For months, it felt inevitable. From sending seemingly the entire front office to Sanders’ Pro Day to hosting private workouts and piling up endless meetings, the Giants were practically tethered to Sanders’ NFL future. Even as whispers grew louder about their interest in Penn State’s Abdul Carter at No. 3 overall, Sanders’ name lingered like a promise unkept—a safety net if the board broke wrong, a player they knew better than any other.

Then draft night came. And for a few brief moments, that inevitability still hung in the air.

The Giants passed on Sanders with the third pick, opting for Carter and a chance to rebuild the defense. Logical enough. But with Sanders somehow slipping past the early quarterback-hungry teams, New York saw an opportunity to trade back into the first round. They moved up to Pick 25. Sanders was still sitting there. The story everyone expected could still be written.

Instead, the Giants took Jaxson Dart. And in that instant, everything changed—not just for the Giants, but for Sanders, too.

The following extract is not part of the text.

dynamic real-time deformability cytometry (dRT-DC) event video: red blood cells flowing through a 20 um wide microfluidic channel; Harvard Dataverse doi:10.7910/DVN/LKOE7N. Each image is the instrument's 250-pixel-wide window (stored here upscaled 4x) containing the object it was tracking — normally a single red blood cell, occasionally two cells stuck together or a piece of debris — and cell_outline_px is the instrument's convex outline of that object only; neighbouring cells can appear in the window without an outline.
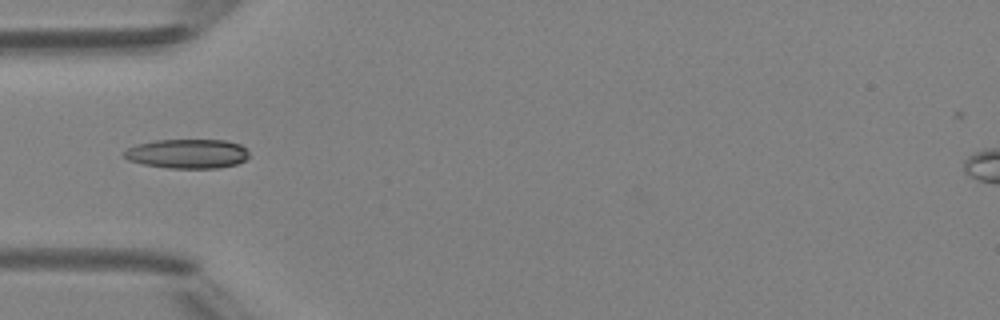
{"species": "Egyptian fruit bat (a non-hibernating species)", "species_latin": "Rousettus aegyptiacus", "temperature_condition": "room temperature", "stored_images_in_passage": 6, "camera_frame_rate_fps": 3000, "um_per_image_px": 0.085, "animal": {"sex": "female"}, "frame": {"image": 1, "passage_image": 5, "time_ms": 4.667, "image_size_px": [1000, 320], "cell_outline_px": [[248, 156], [244, 160], [236, 164], [220, 168], [168, 168], [144, 164], [128, 160], [120, 156], [128, 148], [136, 144], [156, 140], [228, 140], [240, 144], [248, 148]], "centroid_in_image_um": [15.93, 13.06], "position_along_channel_um": 69.1, "area_um2": 21.56}}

Giants’ Dart pick sent ripple effects through the draft

It wasn’t Dart’s fault. It never is the pick’s fault. The Giants fell in love with his arm talent, his mobility, his fit in Brian Daboll’s system. They valued the toughness and the willingness to develop behind Russell Wilson. They chose the quarterback they wanted, and if you’re in the business of winning football games, that’s what you’re supposed to do.

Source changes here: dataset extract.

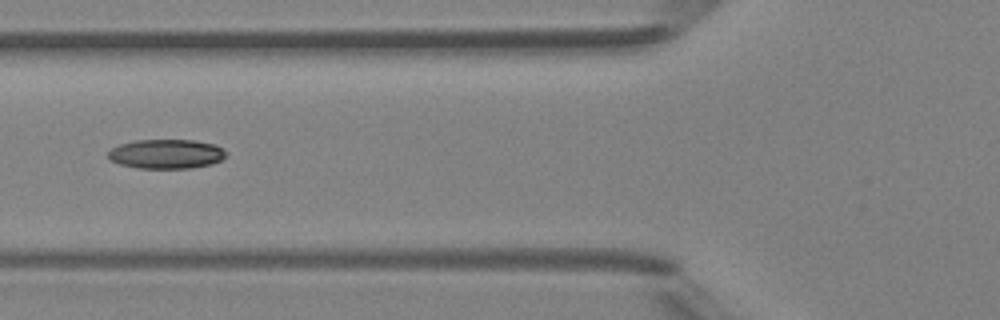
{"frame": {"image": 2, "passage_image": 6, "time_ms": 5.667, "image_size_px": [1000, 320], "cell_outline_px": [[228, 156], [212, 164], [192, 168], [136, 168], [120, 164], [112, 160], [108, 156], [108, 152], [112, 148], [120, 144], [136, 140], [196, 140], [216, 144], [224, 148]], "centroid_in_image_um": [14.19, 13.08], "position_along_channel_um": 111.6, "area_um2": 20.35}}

But the unintended fallout was seismic.

Sanders had been connected to New York more than any other team—an attachment that likely influenced how the rest of the league viewed his market. Other teams assumed the Giants would grab him if they truly needed a quarterback. They had the access. They had the insight. If New York was out on Sanders? Maybe there was something everyone else missed.

So teams started blinking.

The Saints, Raiders, and Browns all passed at multiple opportunities. The Steelers looked elsewhere. Day 2 came and went. By the time Day 3 arrived, Sanders wasn’t just falling—he was tumbling.

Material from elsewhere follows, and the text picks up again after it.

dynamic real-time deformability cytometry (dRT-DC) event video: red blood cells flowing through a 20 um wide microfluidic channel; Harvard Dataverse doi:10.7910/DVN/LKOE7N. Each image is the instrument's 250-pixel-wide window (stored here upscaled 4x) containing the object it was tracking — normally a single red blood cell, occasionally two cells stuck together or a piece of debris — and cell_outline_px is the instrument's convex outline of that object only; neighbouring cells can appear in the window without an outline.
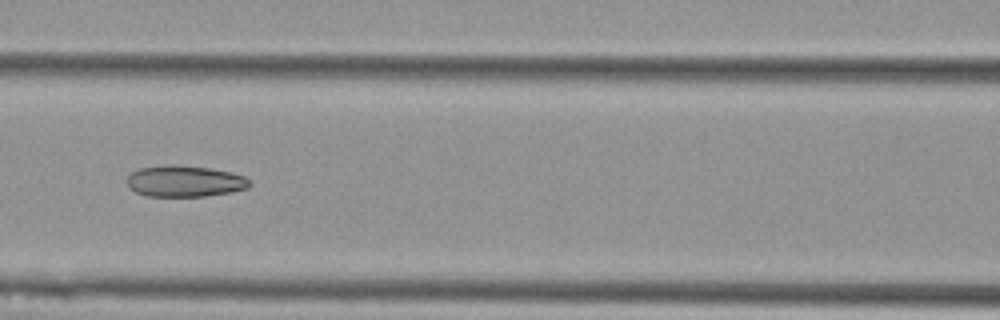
{"species": "Egyptian fruit bat (a non-hibernating species)", "species_latin": "Rousettus aegyptiacus", "temperature_condition": "cold", "stored_images_in_passage": 11, "camera_frame_rate_fps": 3000, "um_per_image_px": 0.085, "animal": {"sex": "female"}, "frame": {"image": 1, "passage_image": 7, "time_ms": 2.0, "image_size_px": [1000, 320], "cell_outline_px": [[252, 184], [248, 188], [228, 192], [204, 196], [148, 196], [136, 192], [128, 188], [128, 176], [132, 172], [140, 168], [168, 164], [176, 164], [212, 168], [232, 172], [244, 176]], "centroid_in_image_um": [15.7, 15.39], "position_along_channel_um": 150.9, "area_um2": 22.43}}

Maybe some of it was lingering concerns about his NIL celebrity status. Maybe it was the speculation about whether he loved the grind enough. Maybe it was just the brutal math of a quarterback market that dried up quicker than expected.

But the Giants’ decision—whether they realized it or not—gave permission to every other team to talk themselves out of Sanders. They were the team that knew him best. If they weren’t convinced, why should anyone else be?

From No. 3 candidate to Day 3 mystery

It’s a cruel twist. For a year, Sanders had been discussed as a legitimate possibility at the top of the draft—perhaps even No. 1 overall—a player capable of bringing life back to a crumbling franchise. His interviews, his play style, his leadership, all of it pointed toward someone ready for the biggest stage.

And yet when the moment came, when the franchise that knew him inside and out had a chance to pull the trigger—not once, but twice—they turned elsewhere. First to Abdul Carter, then to Jaxson Dart. In a league built on confidence, perception is reality. Once the Giants chose Dart, Sanders’ reality shifted. Teams looking for reasons to hesitate now had their rationale.

Maybe he’ll use it as fuel. Denver Broncos Head Coach Sean Payton threw caution to teams who passed on Sanders. And maybe Payton’s “beware” prophecy will come true. Maybe the teams that passed—including New York—will come to regret it. That’s the beauty and cruelty of the draft: nothing is final until the games start. But there’s no denying what happened.

No team invested more time and effort into scouting Shedeur Sanders than the New York Giants. After all the visits, all the meetings, and all the homework, they still went with Jaxson Dart instead.

And when they did, they left Sanders dangling—with no obvious home and no clear runway. It wasn’t just a slide. It was one of the most jarring draft-day falls the NFL has ever witnessed.